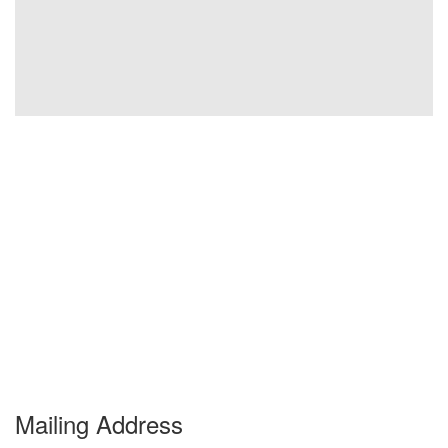
Mailing Address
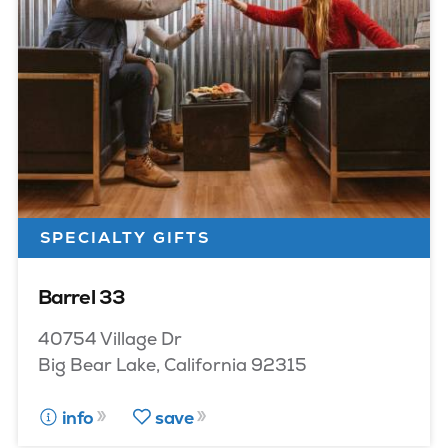
SPECIALTY GIFTS
Barrel 33
40754 Village Dr
Big Bear Lake, California 92315
info
save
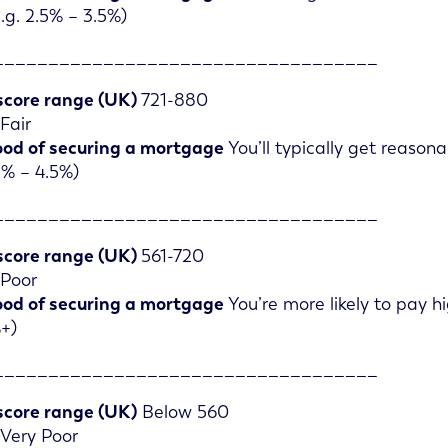
.g. 2.5% – 3.5%)
___________________________________
score range (UK)
721-880
Fair
ood of securing a mortgage
You’ll typically get reason
.5% – 4.5%)
___________________________________
score range (UK)
561-720
Poor
ood of securing a mortgage
You’re more likely to pay 
%+)
___________________________________
score range (UK)
Below 560
Very Poor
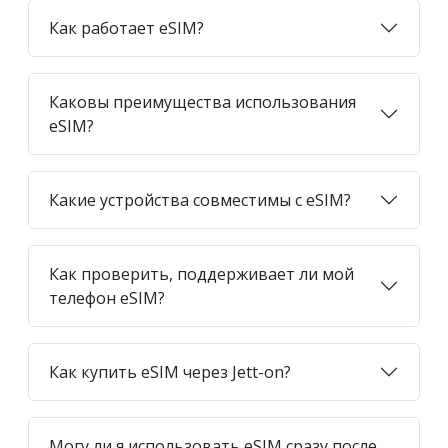
Как работает eSIM?
Каковы преимущества использования
eSIM?
Какие устройства совместимы с eSIM?
Как проверить, поддерживает ли мой
телефон eSIM?
Как купить eSIM через Jett-on?
Могу ли я использовать eSIM сразу после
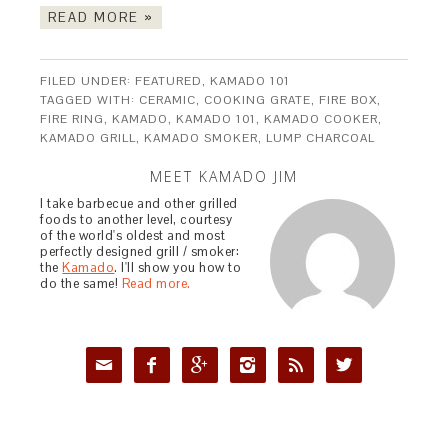
READ MORE »
FILED UNDER:
FEATURED
,
KAMADO 101
TAGGED WITH:
CERAMIC
,
COOKING GRATE
,
FIRE BOX
,
FIRE RING
,
KAMADO
,
KAMADO 101
,
KAMADO COOKER
,
KAMADO GRILL
,
KAMADO SMOKER
,
LUMP CHARCOAL
MEET KAMADO JIM
I take barbecue and other grilled
foods to another level, courtesy
of the world's oldest and most
perfectly designed grill / smoker:
the
Kamado
. I'll show you how to
do the same!
Read more.






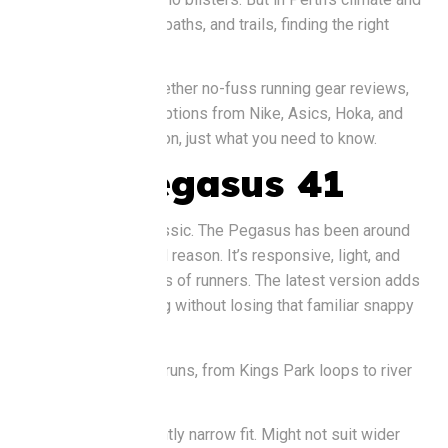
on our mix of roads, paths, and trails, finding the right
shoe matters..
So, we’ve pulled together no-fuss running gear reviews,
comparing popular options from Nike, Asics, Hoka, and
Brooks. No tech jargon, just what you need to know.
Nike Pegasus 41
Let’s start with a classic. The Pegasus has been around
forever, and for good reason. It’s responsive, light, and
works for most types of runners. The latest version adds
a bit more cushioning without losing that familiar snappy
feel.
Good for
: Everyday runs, from Kings Park loops to river
jogs.
Watch out for
: Slightly narrow fit. Might not suit wider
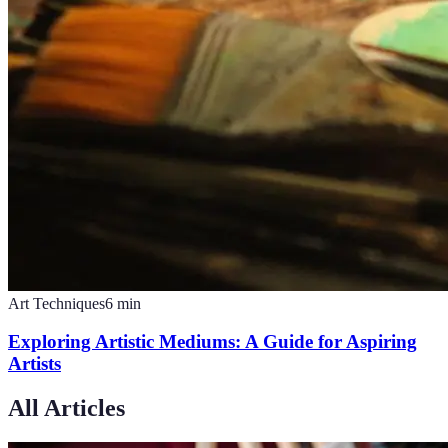
Art Techniques
6
min
Exploring Artistic Mediums: A Guide for Aspiring
Artists
All Articles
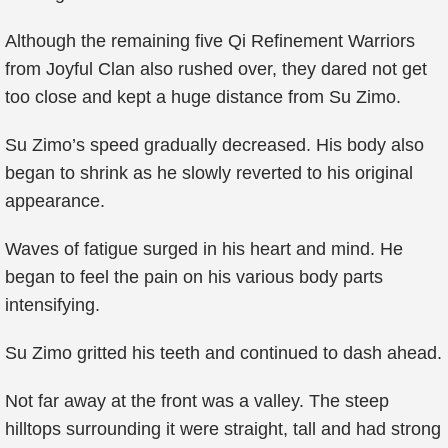
Although the remaining five Qi Refinement Warriors
from Joyful Clan also rushed over, they dared not get
too close and kept a huge distance from Su Zimo.
Su Zimo’s speed gradually decreased. His body also
began to shrink as he slowly reverted to his original
appearance.
Waves of fatigue surged in his heart and mind. He
began to feel the pain on his various body parts
intensifying.
Su Zimo gritted his teeth and continued to dash ahead.
Not far away at the front was a valley. The steep
hilltops surrounding it were straight, tall and had strong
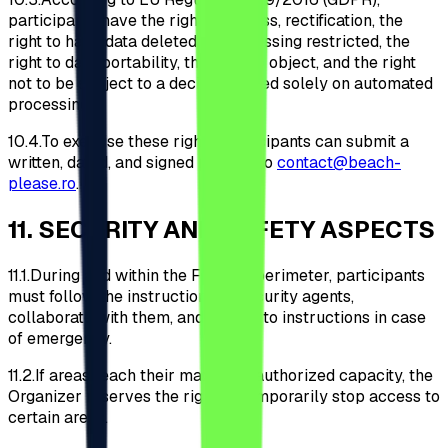
participants have the right of access, rectification, the
right to have data deleted or processing restricted, the
right to data portability, the right to object, and the right
not to be subject to a decision based solely on automated
processing.
10.4.
To exercise these rights, participants can submit a
written, dated, and signed request to
contact@beach-
please.ro
.
11
.
SECURITY AND SAFETY ASPECTS
11.1.
During and within the Festival perimeter, participants
must follow the instructions of security agents,
collaborate with them, and adhere to instructions in case
of emergency.
11.2.
If areas reach their maximum authorized capacity, the
Organizer reserves the right to temporarily stop access to
certain areas.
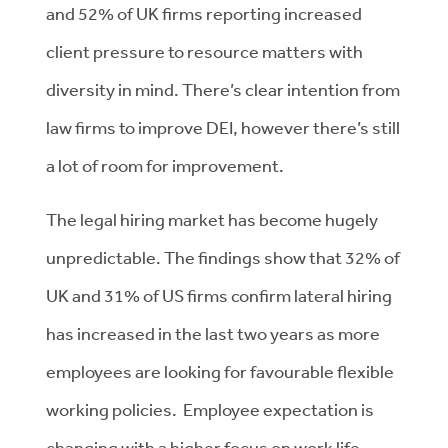
and 52% of UK firms reporting increased
client pressure to resource matters with
diversity in mind. There’s clear intention from
law firms to improve DEI, however there’s still
a lot of room for improvement.
The legal hiring market has become hugely
unpredictable. The findings show that 32% of
UK and 31% of US firms confirm lateral hiring
has increased in the last two years as more
employees are looking for favourable flexible
working policies. Employee expectation is
changing with a higher focus on work life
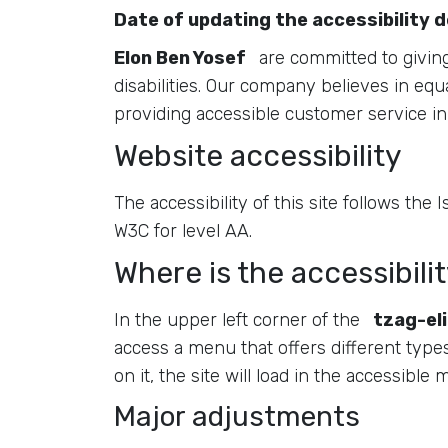
Date of updating the accessibility 
Elon Ben Yosef
are committed to giving 
disabilities. Our company believes in equa
providing accessible customer service in 
Website accessibility
The accessibility of this site follows the
W3C for level AA.
Where is the accessibilit
In the upper left corner of the
tzag-eli
access a menu that offers different types o
on it, the site will load in the accessible
Major adjustments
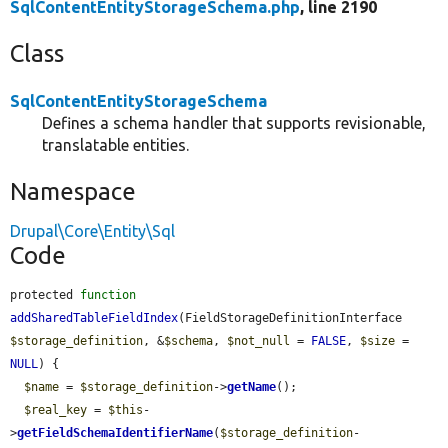
SqlContentEntityStorageSchema.php
, line 2190
Class
SqlContentEntityStorageSchema
Defines a schema handler that supports revisionable,
translatable entities.
Namespace
Drupal\Core\Entity\Sql
Code
protected 
function
addSharedTableFieldIndex
(FieldStorageDefinitionInterface 
$storage_definition
, &
$schema
, 
$not_null
 = 
FALSE
, 
$size
 = 
NULL
) {

$name
 = 
$storage_definition
->
getName
();

$real_key
 = 
$this
-
>
getFieldSchemaIdentifierName
(
$storage_definition
-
+ + + +
● **DESCRIPTION OF THE TASK**
All entries, top to bottom, should be retyped exactly; the pictures should not be.

● **EXERCISE ANSWER**
Mailing Address
SPECIALTY GIFTS
Barrel 33
40754 Village Dr
Big Bear Lake, California 92315
info
save
.g. 2.5% – 3.5%)
___________________________________
score range (UK)
721-880
Fair
ood of securing a mortgage
You’ll typically get reason
.5% – 4.5%)
___________________________________
score range (UK)
561-720
Poor
ood of securing a mortgage
You’re more likely to pay 
%+)
___________________________________
score range (UK)
Below 560
Very Poor
Как работает eSIM?
Каковы преимущества использования
eSIM?
Какие устройства совместимы с eSIM?
Как проверить, поддерживает ли мой
телефон eSIM?
Как купить eSIM через Jett-on?
Могу ли я использовать eSIM сразу после
READ MORE »
FILED UNDER:
FEATURED
,
KAMADO 101
TAGGED WITH:
CERAMIC
,
COOKING GRATE
,
FIRE BOX
,
FIRE RING
,
KAMADO
,
KAMADO 101
,
KAMADO COOKER
,
KAMADO GRILL
,
KAMADO SMOKER
,
LUMP CHARCOAL
MEET KAMADO JIM
I take barbecue and other grilled
foods to another level, courtesy
of the world's oldest and most
perfectly designed grill / smoker:
the
Kamado
. I'll show you how to
do the same!
Read more.






on our mix of roads, paths, and trails, finding the right
shoe matters..
So, we’ve pulled together no-fuss running gear reviews,
comparing popular options from Nike, Asics, Hoka, and
Brooks. No tech jargon, just what you need to know.
Nike Pegasus 41
Let’s start with a classic. The Pegasus has been around
forever, and for good reason. It’s responsive, light, and
works for most types of runners. The latest version adds
a bit more cushioning without losing that familiar snappy
feel.
Good for
: Everyday runs, from Kings Park loops to river
jogs.
Watch out for
: Slightly narrow fit. Might not suit wider
Art Techniques
6
min
Exploring Artistic Mediums: A Guide for Aspiring
Artists
All Articles
Although the remaining five Qi Refinement Warriors
from Joyful Clan also rushed over, they dared not get
too close and kept a huge distance from Su Zimo.
Su Zimo’s speed gradually decreased. His body also
began to shrink as he slowly reverted to his original
appearance.
Waves of fatigue surged in his heart and mind. He
began to feel the pain on his various body parts
intensifying.
Su Zimo gritted his teeth and continued to dash ahead.
Not far away at the front was a valley. The steep
hilltops surrounding it were straight, tall and had strong
participants have the right of access, rectification, the
right to have data deleted or processing restricted, the
right to data portability, the right to object, and the right
not to be subject to a decision based solely on automated
processing.
10.4.
To exercise these rights, participants can submit a
written, dated, and signed request to
contact@beach-
please.ro
.
11
.
SECURITY AND SAFETY ASPECTS
11.1.
During and within the Festival perimeter, participants
must follow the instructions of security agents,
collaborate with them, and adhere to instructions in case
of emergency.
11.2.
If areas reach their maximum authorized capacity, the
Organizer reserves the right to temporarily stop access to
certain areas.
and 52% of UK firms reporting increased
client pressure to resource matters with
diversity in mind. There’s clear intention from
law firms to improve DEI, however there’s still
a lot of room for improvement.
The legal hiring market has become hugely
unpredictable. The findings show that 32% of
UK and 31% of US firms confirm lateral hiring
has increased in the last two years as more
employees are looking for favourable flexible
working policies. Employee expectation is
changing with a higher focus on work life
Date of updating the accessibility 
Elon Ben Yosef
are committed to giving 
disabilities. Our company believes in equa
providing accessible customer service in 
Website accessibility
The accessibility of this site follows the
W3C for level AA.
Where is the accessibilit
In the upper left corner of the
tzag-eli
access a menu that offers different types o
on it, the site will load in the accessible
Major adjustments
SqlContentEntityStorageSchema.php
, line 2190
Class
SqlContentEntityStorageSchema
Defines a schema handler that supports revisionable,
translatable entities.
Namespace
Drupal\Core\Entity\Sql
Code
protected 
function
addSharedTableFieldIndex
(FieldStorageDefinitionInterface 
$storage_definition
, &
$schema
, 
$not_null
 = 
FALSE
, 
$size
 = 
NULL
) {

$name
 = 
$storage_definition
->
getName
();

$real_key
 = 
$this
-
>
getFieldSchemaIdentifierName
(
$storage_definition
-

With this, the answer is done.